» REQUIRED ACTION A
In the proposed specifications, what method is given for measuring arsenic, lead, cadmium and mercury?
» REQUIRED ACTION B
Using the proposed specifications, explain why the PAC content has two different ranges, 55.0–60.0 and 15.0–18.0% on a dry weight basis.
» REQUIRED ACTION C
Go on with the proposed specifications from the point where they end.

» EXCERPTED TEXT
* * * *

Specifications proposed by the applicant

Parameters	Range	Method of Measurement
Moisture (% w/w)	≤ 4	Gravimetric, loss of drying (CEM microwave oven or equivalent)
PACs (% DWB) OSC‐DMAC methoda, c BL‐DMAC methodb, c	55.0–60.0 15.0–18.0	OSC‐DMAC (25 EtOH wash) using cranberry extract response factor. BL‐DMAC using procyanidin A2 standard
Total phenolics (GAE, % DWB)c	> 46.2	Folin–Ciocalteau using gallic acid standard
Solubility	100%, with no visible insoluble particles	Powder should dissolve completely in 2 min with agitation
Ethanol content (mg/kg)	≤ 100	AOCS Official method Ca 3b‐87, hexane residues in fats and oils, or equivalent
Screen analysis	100% through 30‐mesh screen	Rotap with hammer, 5 min
Appearance & aroma; as powder	Free‐flowing, deep red colour. Earthy aroma with no burnt character	Sensory
Heavy metals
Arsenic (ppm)	< 3	EPA 200.8
Lead (ppm)	< 2	EPA 200.8
Cadmium (ppm)	< 10	EPA 200.8
Mercury (ppm)	< 1	EPA 200.8
Microbiology
Yeast	< 100 cfu/g	Microbiological methods as described by AOACd, APHAe or BAMf (FDA)
Mould	< 100 cfu/g
Aerobic plate count	< 1,000 cfu/g
Coliforms	< 3 mpn/g or < 10 cfu/g
Escherichia coli	< 3 mpn/g or < 10 cfu/g
Salmonella	Absent in 375 g composite sample

PAC: proanthocyanidin; DWB: dry weight basis; GAE: gallic acid equivalent; cfu: colony forming unit; mpn: most probably number.

OSC‐DMAC method (J. Agric. Food Chem. 1998).

BL‐DMAC method (J. Agric. Food Chem. 2010).

The different values for these three parameters are due to the different methods used.

AOAC (Association of Official Analytical Chemists or Association of Analytical Communities).

APHA American Public Health Association).

* * * *

» DATA EXTRACTS
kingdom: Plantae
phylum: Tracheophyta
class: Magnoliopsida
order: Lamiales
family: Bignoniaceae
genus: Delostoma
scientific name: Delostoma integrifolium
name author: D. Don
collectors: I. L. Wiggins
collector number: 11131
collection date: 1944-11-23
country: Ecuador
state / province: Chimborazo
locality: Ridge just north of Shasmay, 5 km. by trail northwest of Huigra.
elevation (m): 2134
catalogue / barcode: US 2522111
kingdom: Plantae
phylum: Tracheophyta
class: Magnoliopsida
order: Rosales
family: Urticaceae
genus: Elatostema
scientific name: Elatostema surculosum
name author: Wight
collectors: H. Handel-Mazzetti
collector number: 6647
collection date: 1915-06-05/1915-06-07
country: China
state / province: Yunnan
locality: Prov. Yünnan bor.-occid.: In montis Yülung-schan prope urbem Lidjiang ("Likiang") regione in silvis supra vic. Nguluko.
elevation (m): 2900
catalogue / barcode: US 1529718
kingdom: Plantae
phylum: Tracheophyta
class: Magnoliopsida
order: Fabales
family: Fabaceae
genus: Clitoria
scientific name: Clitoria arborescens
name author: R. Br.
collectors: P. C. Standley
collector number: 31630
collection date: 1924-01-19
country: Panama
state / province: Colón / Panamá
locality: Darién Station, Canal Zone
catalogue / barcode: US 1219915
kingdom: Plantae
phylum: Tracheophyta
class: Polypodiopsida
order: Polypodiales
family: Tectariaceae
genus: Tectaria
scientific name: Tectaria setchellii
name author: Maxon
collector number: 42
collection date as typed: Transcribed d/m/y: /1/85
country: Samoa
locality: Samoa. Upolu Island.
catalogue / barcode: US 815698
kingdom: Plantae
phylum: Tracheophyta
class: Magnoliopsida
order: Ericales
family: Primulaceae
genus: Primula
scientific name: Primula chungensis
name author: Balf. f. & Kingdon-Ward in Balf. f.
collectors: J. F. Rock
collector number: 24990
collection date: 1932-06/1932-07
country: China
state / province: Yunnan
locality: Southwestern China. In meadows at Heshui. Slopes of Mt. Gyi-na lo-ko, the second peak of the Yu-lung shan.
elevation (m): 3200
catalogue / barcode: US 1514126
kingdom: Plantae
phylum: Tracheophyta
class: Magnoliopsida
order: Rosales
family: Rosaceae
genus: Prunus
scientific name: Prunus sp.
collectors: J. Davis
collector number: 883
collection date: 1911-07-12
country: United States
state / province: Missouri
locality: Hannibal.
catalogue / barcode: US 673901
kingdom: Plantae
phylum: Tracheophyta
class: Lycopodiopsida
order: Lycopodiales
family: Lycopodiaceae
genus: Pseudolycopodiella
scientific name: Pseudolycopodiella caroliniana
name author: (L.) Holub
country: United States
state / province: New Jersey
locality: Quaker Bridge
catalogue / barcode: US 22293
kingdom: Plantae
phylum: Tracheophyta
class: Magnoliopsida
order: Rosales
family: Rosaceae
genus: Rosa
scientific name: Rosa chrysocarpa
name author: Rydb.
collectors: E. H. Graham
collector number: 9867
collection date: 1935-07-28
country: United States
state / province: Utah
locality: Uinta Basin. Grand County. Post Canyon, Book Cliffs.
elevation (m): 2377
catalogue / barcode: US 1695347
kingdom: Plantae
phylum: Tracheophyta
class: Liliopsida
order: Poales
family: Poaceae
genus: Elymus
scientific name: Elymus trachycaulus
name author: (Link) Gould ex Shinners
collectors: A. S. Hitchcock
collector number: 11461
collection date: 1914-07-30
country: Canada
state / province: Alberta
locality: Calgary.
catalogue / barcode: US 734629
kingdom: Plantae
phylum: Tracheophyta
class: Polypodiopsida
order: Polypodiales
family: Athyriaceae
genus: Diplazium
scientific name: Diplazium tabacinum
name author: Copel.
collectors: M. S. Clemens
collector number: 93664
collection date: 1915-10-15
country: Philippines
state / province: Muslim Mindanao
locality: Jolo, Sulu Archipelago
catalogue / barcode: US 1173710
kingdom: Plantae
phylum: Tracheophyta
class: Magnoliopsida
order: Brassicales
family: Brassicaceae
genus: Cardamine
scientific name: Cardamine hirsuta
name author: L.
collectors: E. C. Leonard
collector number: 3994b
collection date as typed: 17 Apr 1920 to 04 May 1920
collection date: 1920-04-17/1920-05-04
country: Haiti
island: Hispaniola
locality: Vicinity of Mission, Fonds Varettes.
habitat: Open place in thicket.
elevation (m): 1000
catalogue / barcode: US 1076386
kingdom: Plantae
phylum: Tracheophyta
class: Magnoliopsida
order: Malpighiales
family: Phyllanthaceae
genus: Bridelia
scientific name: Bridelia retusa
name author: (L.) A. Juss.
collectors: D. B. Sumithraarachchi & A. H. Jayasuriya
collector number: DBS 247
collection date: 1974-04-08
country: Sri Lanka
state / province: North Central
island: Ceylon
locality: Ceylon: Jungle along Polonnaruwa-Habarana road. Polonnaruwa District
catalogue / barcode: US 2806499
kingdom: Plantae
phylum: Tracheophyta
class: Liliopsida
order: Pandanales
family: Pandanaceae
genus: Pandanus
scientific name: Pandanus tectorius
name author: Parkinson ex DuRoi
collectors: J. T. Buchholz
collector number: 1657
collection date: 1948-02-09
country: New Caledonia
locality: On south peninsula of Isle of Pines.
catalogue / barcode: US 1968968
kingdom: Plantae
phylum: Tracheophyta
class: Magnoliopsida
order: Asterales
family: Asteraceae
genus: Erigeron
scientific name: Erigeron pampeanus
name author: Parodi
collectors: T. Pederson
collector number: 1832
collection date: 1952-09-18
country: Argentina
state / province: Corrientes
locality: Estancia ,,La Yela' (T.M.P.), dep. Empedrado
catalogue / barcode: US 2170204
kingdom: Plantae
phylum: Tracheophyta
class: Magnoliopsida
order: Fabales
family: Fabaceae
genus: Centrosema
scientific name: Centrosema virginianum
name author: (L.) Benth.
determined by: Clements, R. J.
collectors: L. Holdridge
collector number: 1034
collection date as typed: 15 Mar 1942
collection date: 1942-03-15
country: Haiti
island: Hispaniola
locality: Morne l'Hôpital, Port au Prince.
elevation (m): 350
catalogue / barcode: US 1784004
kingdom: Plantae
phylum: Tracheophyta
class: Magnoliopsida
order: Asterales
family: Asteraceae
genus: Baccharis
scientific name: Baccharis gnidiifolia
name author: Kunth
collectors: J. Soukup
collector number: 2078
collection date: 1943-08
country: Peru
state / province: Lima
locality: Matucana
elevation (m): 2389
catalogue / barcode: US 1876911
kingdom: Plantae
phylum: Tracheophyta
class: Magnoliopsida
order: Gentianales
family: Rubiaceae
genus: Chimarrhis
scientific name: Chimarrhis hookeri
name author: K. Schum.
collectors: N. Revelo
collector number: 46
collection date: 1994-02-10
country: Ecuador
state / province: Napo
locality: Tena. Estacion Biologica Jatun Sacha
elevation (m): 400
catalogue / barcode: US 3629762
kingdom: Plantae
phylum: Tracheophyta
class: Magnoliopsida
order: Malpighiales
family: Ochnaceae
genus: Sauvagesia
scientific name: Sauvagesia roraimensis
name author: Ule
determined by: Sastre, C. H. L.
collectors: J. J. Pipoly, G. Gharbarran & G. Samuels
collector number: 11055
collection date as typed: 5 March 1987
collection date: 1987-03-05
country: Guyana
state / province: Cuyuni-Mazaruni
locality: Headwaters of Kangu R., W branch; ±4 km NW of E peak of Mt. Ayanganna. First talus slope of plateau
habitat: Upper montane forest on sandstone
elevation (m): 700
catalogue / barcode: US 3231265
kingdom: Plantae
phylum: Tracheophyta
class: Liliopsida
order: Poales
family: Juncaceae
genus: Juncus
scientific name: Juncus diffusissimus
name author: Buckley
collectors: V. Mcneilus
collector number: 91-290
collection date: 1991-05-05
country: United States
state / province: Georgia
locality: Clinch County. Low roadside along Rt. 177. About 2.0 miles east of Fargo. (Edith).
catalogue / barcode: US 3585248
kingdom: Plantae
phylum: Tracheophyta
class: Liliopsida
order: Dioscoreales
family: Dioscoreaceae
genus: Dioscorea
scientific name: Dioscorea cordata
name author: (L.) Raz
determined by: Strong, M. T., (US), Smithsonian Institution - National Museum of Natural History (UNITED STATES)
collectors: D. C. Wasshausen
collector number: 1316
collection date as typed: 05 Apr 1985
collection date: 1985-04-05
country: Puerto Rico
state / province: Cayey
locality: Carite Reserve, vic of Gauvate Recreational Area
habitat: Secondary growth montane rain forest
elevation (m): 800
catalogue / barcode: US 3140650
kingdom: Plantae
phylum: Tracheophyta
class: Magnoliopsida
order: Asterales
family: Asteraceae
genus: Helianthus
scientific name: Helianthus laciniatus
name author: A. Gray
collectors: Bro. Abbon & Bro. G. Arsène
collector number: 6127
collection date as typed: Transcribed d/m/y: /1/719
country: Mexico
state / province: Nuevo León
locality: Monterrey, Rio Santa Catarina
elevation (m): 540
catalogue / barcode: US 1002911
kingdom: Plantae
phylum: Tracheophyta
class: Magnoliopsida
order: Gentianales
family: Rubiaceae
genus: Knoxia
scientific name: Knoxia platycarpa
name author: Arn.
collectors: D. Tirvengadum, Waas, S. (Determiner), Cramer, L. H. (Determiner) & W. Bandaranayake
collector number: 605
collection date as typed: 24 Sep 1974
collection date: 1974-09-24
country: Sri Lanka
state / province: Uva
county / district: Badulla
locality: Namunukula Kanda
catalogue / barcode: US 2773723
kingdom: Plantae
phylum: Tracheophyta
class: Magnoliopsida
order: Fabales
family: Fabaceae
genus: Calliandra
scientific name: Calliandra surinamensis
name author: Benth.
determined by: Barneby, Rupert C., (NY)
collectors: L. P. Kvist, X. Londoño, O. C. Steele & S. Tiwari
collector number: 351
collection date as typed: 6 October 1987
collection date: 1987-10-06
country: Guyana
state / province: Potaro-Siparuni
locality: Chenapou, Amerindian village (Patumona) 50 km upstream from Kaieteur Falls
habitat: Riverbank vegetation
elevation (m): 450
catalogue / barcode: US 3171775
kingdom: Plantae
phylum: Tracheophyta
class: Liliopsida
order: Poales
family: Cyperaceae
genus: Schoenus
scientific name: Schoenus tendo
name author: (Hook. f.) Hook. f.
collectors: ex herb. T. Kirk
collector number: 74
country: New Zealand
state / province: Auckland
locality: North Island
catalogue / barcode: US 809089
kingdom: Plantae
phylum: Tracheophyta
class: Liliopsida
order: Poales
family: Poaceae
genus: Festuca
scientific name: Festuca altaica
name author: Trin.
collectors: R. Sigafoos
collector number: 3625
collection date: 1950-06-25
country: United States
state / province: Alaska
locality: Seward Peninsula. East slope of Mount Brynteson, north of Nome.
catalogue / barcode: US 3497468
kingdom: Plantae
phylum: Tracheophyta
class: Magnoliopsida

* * * *

» WRITTEN REPLY A
EPA 200.8.

» WRITTEN REPLY B
The text says the values differ because different methods are used. The 55.0–60.0 range comes from the OSC‐DMAC method with a cranberry extract response factor. The 15.0–18.0 range comes from the BL‐DMAC method with a procyanidin A2 standard.

» WRITTEN REPLY C
BAM (Bacteriological Analytical Manual, FDA).

Regarding heavy metals, the applicant provided information on the testing of three batches which gave the following ranges: arsenic 71.9–95 ppb, cadmium < 10 ppb, mercury < 10 ppb and lead 42.3–110 ppb.

The applicant notes that the NF must comply with regulatory limits for pesticides, herbicides, heavy metals, growth regulators and mycotoxins. In this regard, the applicant points out that the berry juice concentrate used for the manufacture of the product in question complies with the maximum levels of contaminants laid down in Regulation (EC) No 1881/2006. Tests were carried out on at least three different production batches for PACs and the total phenolic content as well as for the content of residual heavy metals (including As, Cd, Hg and Pb) and ethanol, and the content of the flow agent SiO2.

According to the specification, the NF contains 55–60% PACs as measured by OSC‐DMAC (colorimetric analysis using dimethylaminocinnamaldehyde (DMAC) with isolated cranberry PACs as a standard compound). The PACs content was also analysed using the BL‐DMAC method (colorimetric analysis using DMAC with the procyanidin dimer A2 as a standard compound) with a content of 15–18%. Analytical data on the distribution of the PACs monomers, dimers, trimers and larger polymers in the NF was provided.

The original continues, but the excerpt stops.